A tough sell just got tougher

After five accidents, Chinese-made aircraft in spotlight for safety record

A tough sell just got tougher

The MA-60: would you fly in one?

Earlier this month Merpati Nusantara Airlines crashed a plane in the Indonesian province of West Papua killing 27 passengers.

The Economic Observer said the crash was especially newsworthy in China as it was the fifth accident since January 2009 of a MA-60 – a plane made by China’s Xi’an Aircraft Industrial Corporation, a subsidiary of the China Aviation Industry Corporation I (AVIC I).

The MA-60, a turbo prop with up to 60 seats, was the first domestically-produced aircraft to receive safety accreditation from China’s Civil Aviation Administration in June 2000, taking the Ukrainian Antonov-24 as its design base.

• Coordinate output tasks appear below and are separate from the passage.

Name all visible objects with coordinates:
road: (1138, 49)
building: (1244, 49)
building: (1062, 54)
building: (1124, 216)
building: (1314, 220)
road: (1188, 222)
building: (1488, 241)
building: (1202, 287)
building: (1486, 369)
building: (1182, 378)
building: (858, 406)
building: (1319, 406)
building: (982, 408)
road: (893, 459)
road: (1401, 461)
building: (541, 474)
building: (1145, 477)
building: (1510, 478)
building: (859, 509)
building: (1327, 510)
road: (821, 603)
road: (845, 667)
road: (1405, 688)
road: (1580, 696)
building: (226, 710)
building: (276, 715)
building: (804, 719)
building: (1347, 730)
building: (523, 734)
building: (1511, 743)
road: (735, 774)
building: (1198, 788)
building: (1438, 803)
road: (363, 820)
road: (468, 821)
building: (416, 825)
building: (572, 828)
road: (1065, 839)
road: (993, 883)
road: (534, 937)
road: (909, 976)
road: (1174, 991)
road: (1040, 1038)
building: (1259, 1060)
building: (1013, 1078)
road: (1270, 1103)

But though China-made, the aircraft hasn’t proved a hit with Chinese customers. There are probably no more than 10 MA-60s in regular operation within China, says Caing.com, and most of those were sold to Joy Air, which is part owned by AVIC, and is also based in Xi’an.

Instead company executives have travelled to countries like Laos, Myanmar, Congo and Zimbabwe to make sales, often with flexible vendor financing terms attached.

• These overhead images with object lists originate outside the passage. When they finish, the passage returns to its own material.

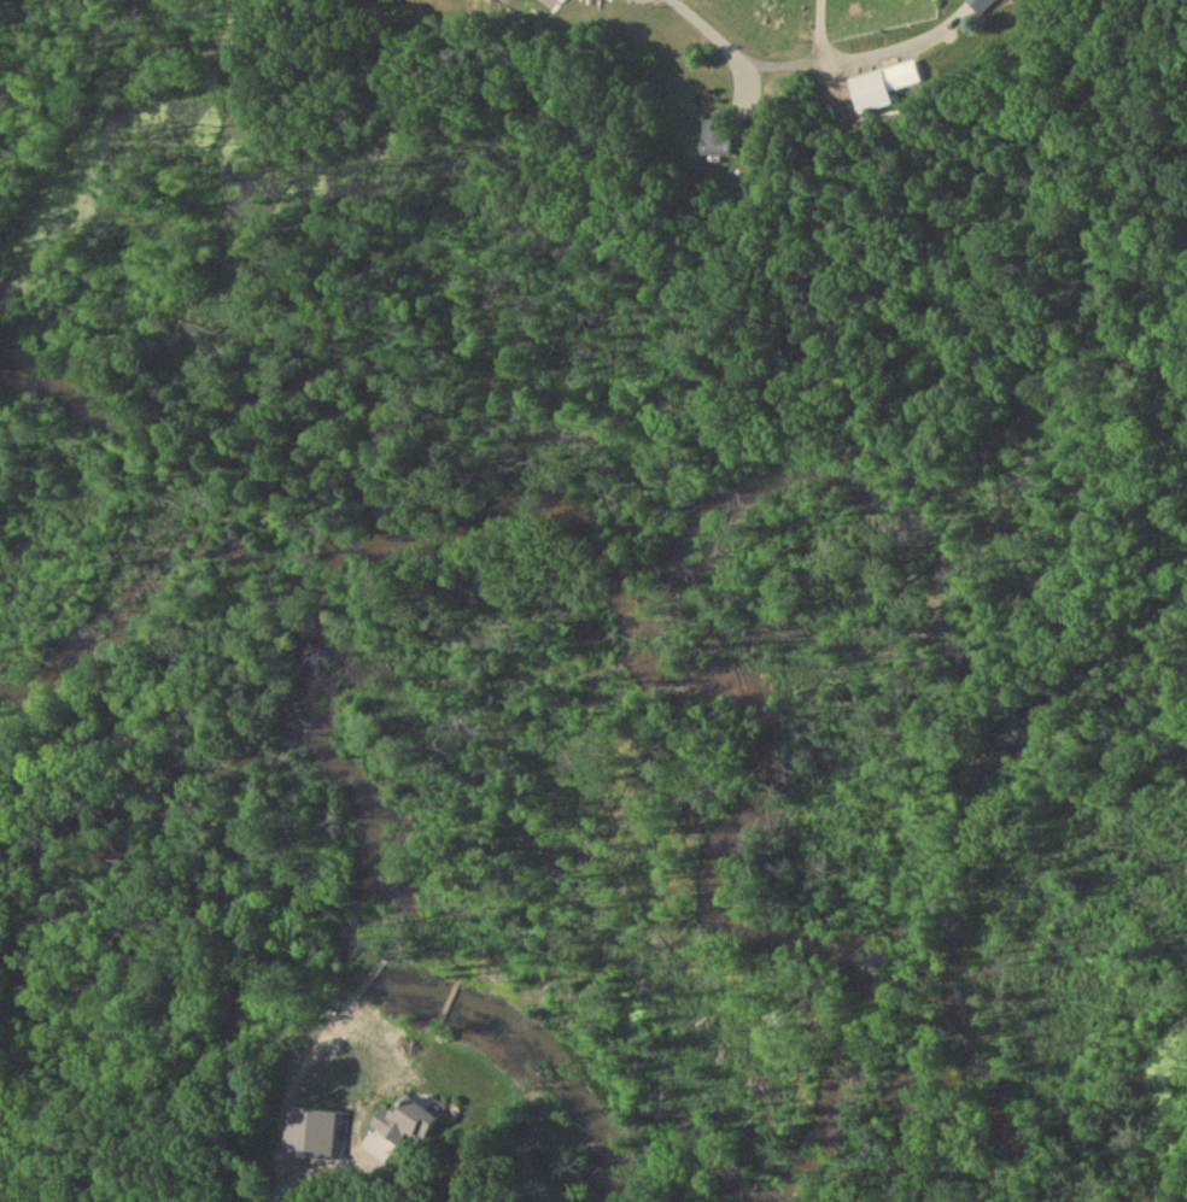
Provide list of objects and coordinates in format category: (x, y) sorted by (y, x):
building: (520, 0)
building: (982, 6)
road: (745, 50)
road: (825, 50)
building: (884, 88)
building: (719, 140)
building: (414, 1125)
road: (132, 1167)
road: (322, 1171)
road: (265, 1184)

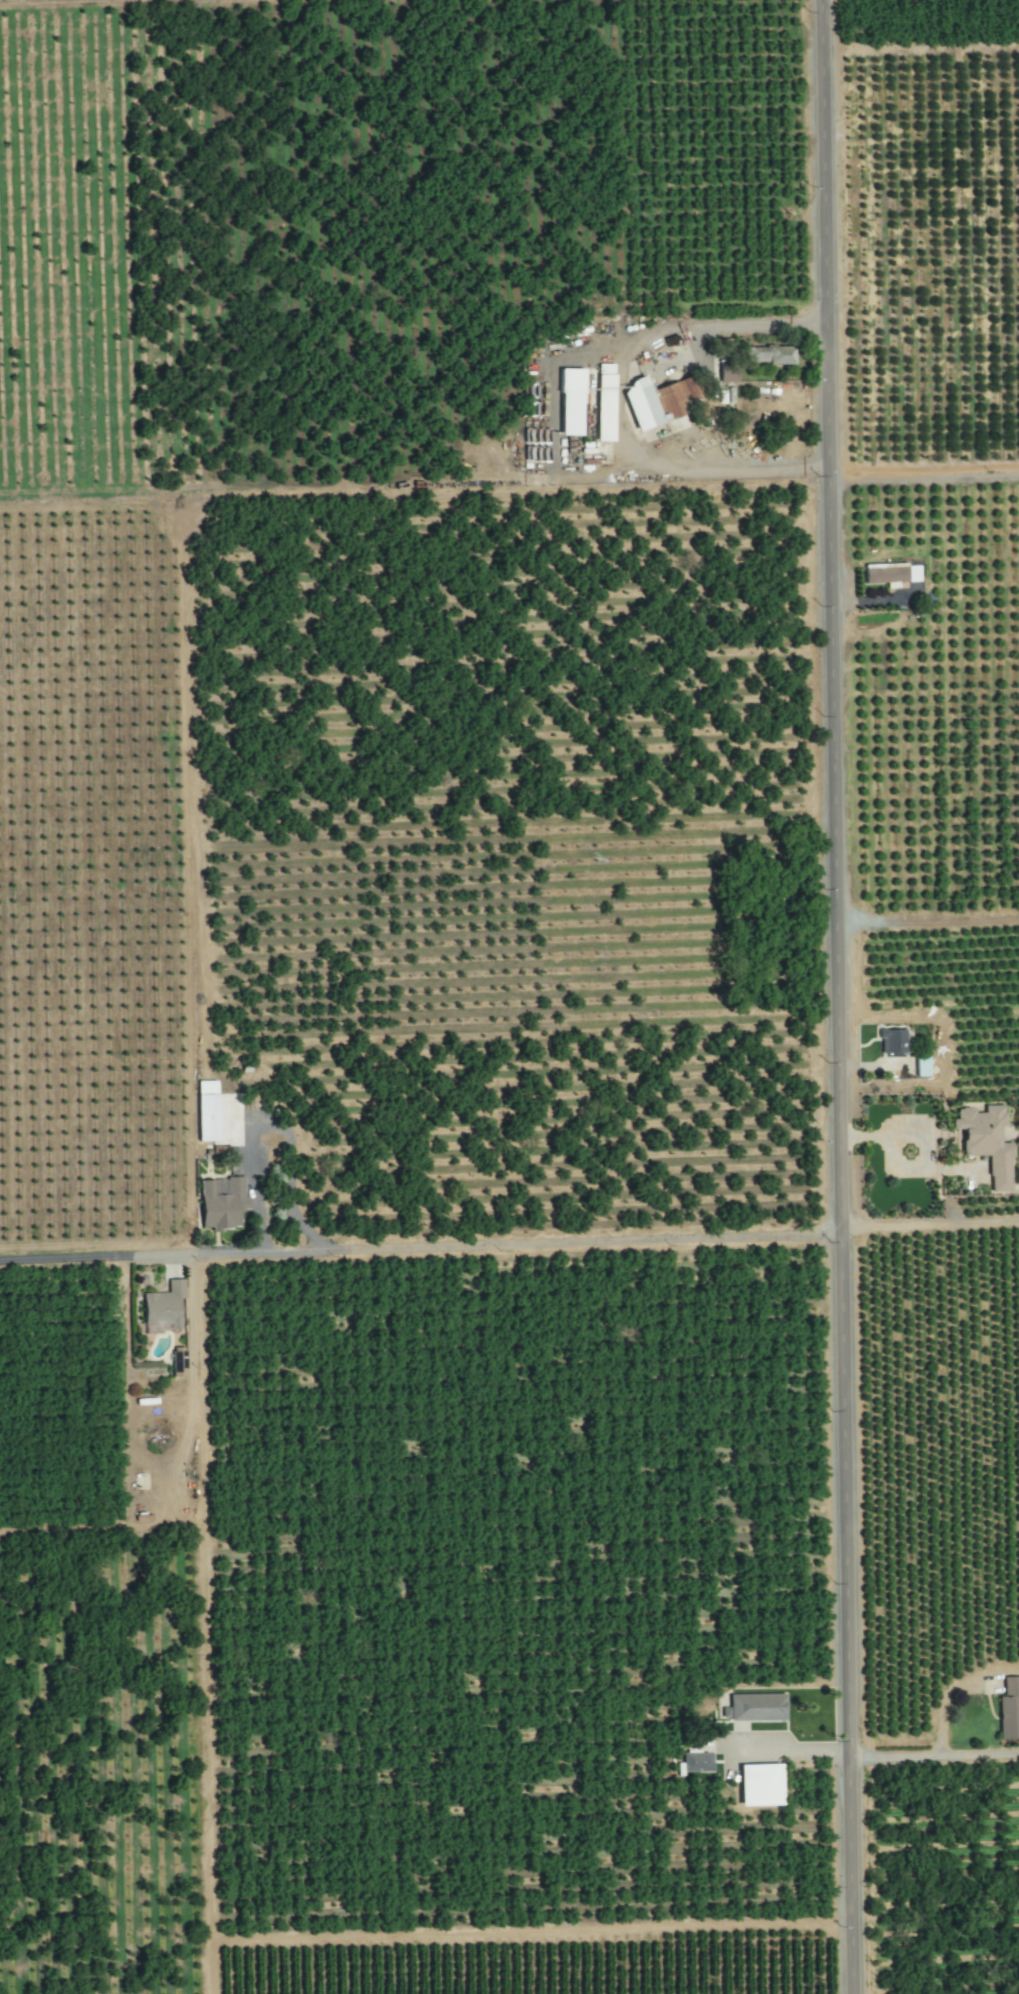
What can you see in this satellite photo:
building: (771, 353)
building: (728, 370)
building: (659, 399)
building: (571, 400)
building: (605, 401)
road: (620, 401)
road: (928, 478)
road: (841, 996)
building: (892, 1040)
road: (940, 1049)
building: (922, 1065)
building: (206, 1109)
road: (923, 1138)
building: (987, 1141)
road: (254, 1183)
building: (221, 1201)
road: (932, 1221)
road: (423, 1248)
building: (164, 1306)
building: (178, 1362)
building: (754, 1706)
building: (1009, 1707)
road: (784, 1750)
road: (936, 1752)
building: (698, 1760)
building: (760, 1783)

Back in May 2006, the 15-aircraft contract with Merpati was a heralded moment, counting then as China’s largest civil aviation deal (around 30 MA-60s are currently still in service around the world).

It was also mired in controversy. Initially, several Indonesian lawmakers objected, arguing that production volumes for the MA-60 were too low, and that the model had not received certification from the US Federal Aviation Administration (FAA). Local newspapers also reported that the pricing was murky. Merpati was alleged to have paid more for the same model of aircraft than airlines in the Philippines, Ghana and Nepal, complains the Jakarta Post.

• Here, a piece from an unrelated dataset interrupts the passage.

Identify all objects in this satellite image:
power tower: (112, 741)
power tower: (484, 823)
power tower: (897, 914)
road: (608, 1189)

But the sale eventually went through, financed by an Rmb1.8 billion loan ($227 million) from the China Import Export Bank (Merpati is 93%-owned by the Indonesian government).

Then, when Merpati took delivery of the first two aircraft in mid-2007, it claimed to have found cracks in the rear wings, and announced that it was considering cancelling the purchase. It didn’t. Reportedly, Chinese officials threatened to halt another loan to Indonesia if the deal was terminated.

Indonesian Transportation Minister Freddy Numberi said last week that 13 of the 15 planes have now been delivered and the last two are due to arrive later this month.

Meanwhile investigators are still identifying what could have caused this month’s crash, although it seems that bad weather may have been a factor. Perhaps aware of the risk of annoying the Chinese, Indonesian regulators have been careful not to ground the MA-60 outright, although they have come in for media criticism for accepting an aircraft type lacking in international safety accreditation.

Clearly, the MA-60 incidents are not good news for Chinese aerospace firms, which have been very focused on delivering two new aircraft types as proof that they can compete internationally.

WiC has written before about the ambitious C919 programme (WiC31), which is seeking to deliver a single-aisle, medium-range jet by 2014. According to executives at Comac, another major aviation manufacturer with an AVIC shareholding, the new design will be more fuel-efficient than competing Boeing and Airbus models. Nine local manufacturing enterprises including Xi’an Aircraft Industrial Corporation have been contracted to supply major structural components.

Another China-made aircraft – the ARJ21, a smaller, regional jet – is also going through final testing at the moment, and should start being delivered to customers by the end of the year.